Insgesamt drei Wochen – noch bis zum 4. Februar – hat die Vesperkirche geöffnet, die dieses Jahr zum elften Mal in der Lutherkirche stattfindet. Täglich kämen im Schnitt 200 bis 300 Gäste zum Essen, erklärt die Diakonin, „am vergangenen Sonntag waren es sogar 420. Die Bedürftigkeit nimmt auf jeden Fall zu. Dabei geht es aber nicht nur um materielle Gründe. Zu uns kommen auch einsame Menschen. Es kommen auch Gäste, die selbst nicht bedürftig sind und dann das Essen für andere mitbezahlen.“

Beim Lesungsabend konnte beim Kauf der Lose oder mit selbst gewählten Spendenbeträgen für den angebotenen Kuchen und Punsch ausgeholfen werden. Am Ende des Abends kamen so über 1800 Euro zusammen.

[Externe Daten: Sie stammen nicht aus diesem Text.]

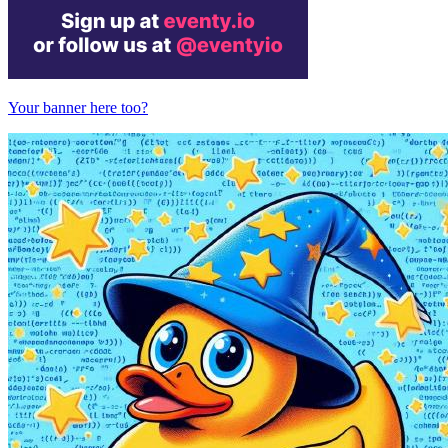
Your banner here too?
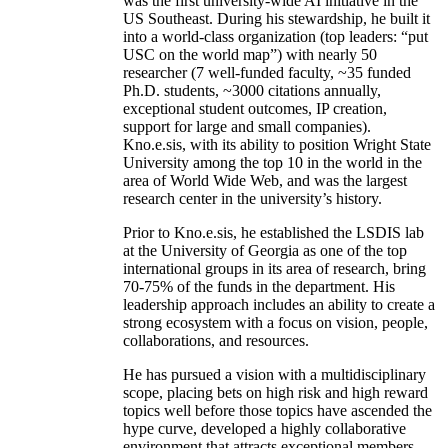
was the first university-wide AI initiative in the
US Southeast. During his stewardship, he built it
into a world-class organization (top leaders: “put
USC on the world map”) with nearly 50
researcher (7 well-funded faculty, ~35 funded
Ph.D. students, ~3000 citations annually,
exceptional student outcomes, IP creation,
support for large and small companies).
Kno.e.sis, with its ability to position Wright State
University among the top 10 in the world in the
area of World Wide Web, and was the largest
research center in the university’s history.
Prior to Kno.e.sis, he established the LSDIS lab
at the University of Georgia as one of the top
international groups in its area of research, bring
70-75% of the funds in the department. His
leadership approach includes an ability to create a
strong ecosystem with a focus on vision, people,
collaborations, and resources.
He has pursued a vision with a multidisciplinary
scope, placing bets on high risk and high reward
topics well before those topics have ascended the
hype curve, developed a highly collaborative
environment that attracts exceptional members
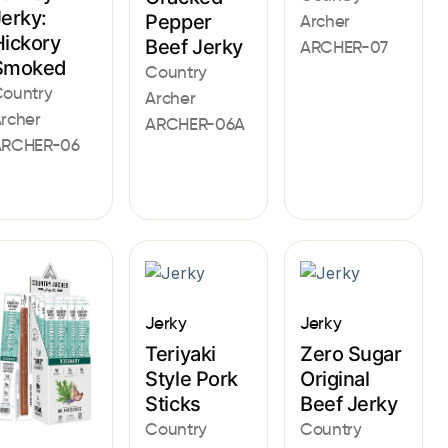
Jerky:
Pepper
Archer
Hickory
Beef Jerky
ARCHER-07
Smoked
Country
ountry
Archer
rcher
ARCHER-06A
ARCHER-06
Jerky
Jerky
Teriyaki
Zero Sugar
Style Pork
Original
Sticks
Beef Jerky
Country
Country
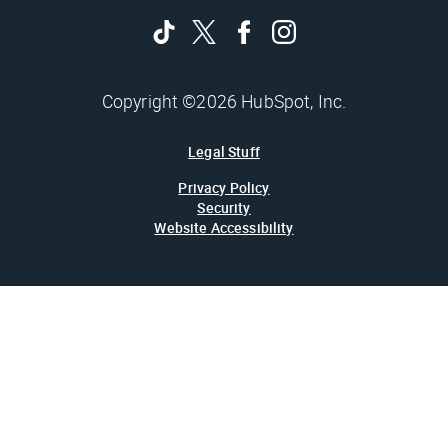
Copyright ©2026 HubSpot, Inc.
Legal Stuff
Privacy Policy
Security
Website Accessibility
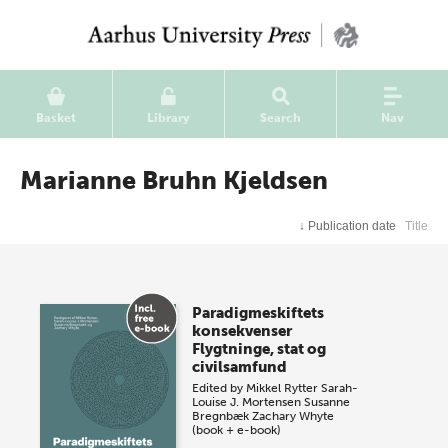
Basket
Library
Search
Nav
Marianne Bruhn Kjeldsen
↓
Publication date
Title
Paradigmeskiftets
konsekvenser
Flygtninge, stat og
civilsamfund
Edited by
Mikkel Rytter
Sarah-
Louise J. Mortensen
Susanne
Bregnbæk
Zachary Whyte
(book + e-book)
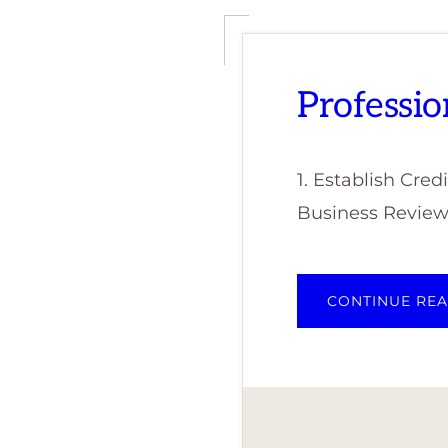
Professio
1. Establish Cre
Business Review,
CONTINUE RE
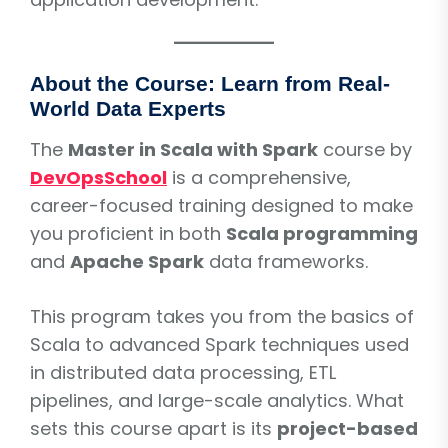
About the Course: Learn from Real-
World Data Experts
The
Master in Scala with Spark
course by
DevOpsSchool
is a comprehensive,
career-focused training designed to make
you proficient in both
Scala programming
and
Apache Spark
data frameworks.
This program takes you from the basics of
Scala to advanced Spark techniques used
in distributed data processing, ETL
pipelines, and large-scale analytics. What
sets this course apart is its
project-based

Die literarische Reise mit Petra-Durst Benning geht im voll besetzten Saal der Lutherkirche an den Stuttgarter Hof im Jahre 1865. Es ist der sechste Dezember, Nikolaustag. Der angesehene Portraitmaler Franz Xaver Winterhalter ist nach Stuttgart gekommen, um Königin Olga Nikolajewna Romanowa, Tochter des russischen Zaren Nikolaus, zu malen. Titelgebende Hauptfigur der Kurzgeschichte „Die Silhouettenschneiderin“ aus dem 2014 erschienenen Band „Winterwind“ mit insgesamt sechs Kurzgeschichten ist allerdings die Stuttgarterin Margarete Schwanthaler. Am Nikolaustag, der am Hof mit einer Feier begangen wird, soll sie dort Scherenschnitte der Gäste fertigen. Ein wichtiger Auftrag für die Mutter dreier Kinder, die dringend Geld für ihre Miete aufbringen muss. Besondere Aufmerksamkeit schenkt Margarete bei ihrem Auftrag dem Patenkind der Königin, der elfjährigen Wera Konstantinowa, Tochter des Großfürsten Konstantin Nikolajewitsch von Russland und spätere Herzogin von Württemberg.

„Wera ist bei meinen über 15 historischen Romanen zu meiner Lieblingsfigur geworden“, erzählt Durst-Benning. Daher habe sie sich an diesem Abend für eine Geschichte mit ihr entschieden. Die Zuhörer erfahren an diesem gemütlichen Lesungsabend viele interessante Details zum damaligen Leben am Hof, den Biografien der späteren Herzogin von Württemberg und des aus dem Schwarzwald stammenden berühmten Porträtmalers Franz Xaver Winterhalter oder auch über die Kunst des Scherenschnitts, der für damalige Zeiten, in der es noch keine Fotografie gab, sehr modern war.

Die Nürtinger Vesperkirche in der Lutherkirche, Jakobstraße 17, hat noch bis 4. Februar täglich von 11.30 bis 14.30 Uhr geöffnet. Die Essensausgabe findet von 12 bis 14 Uhr statt.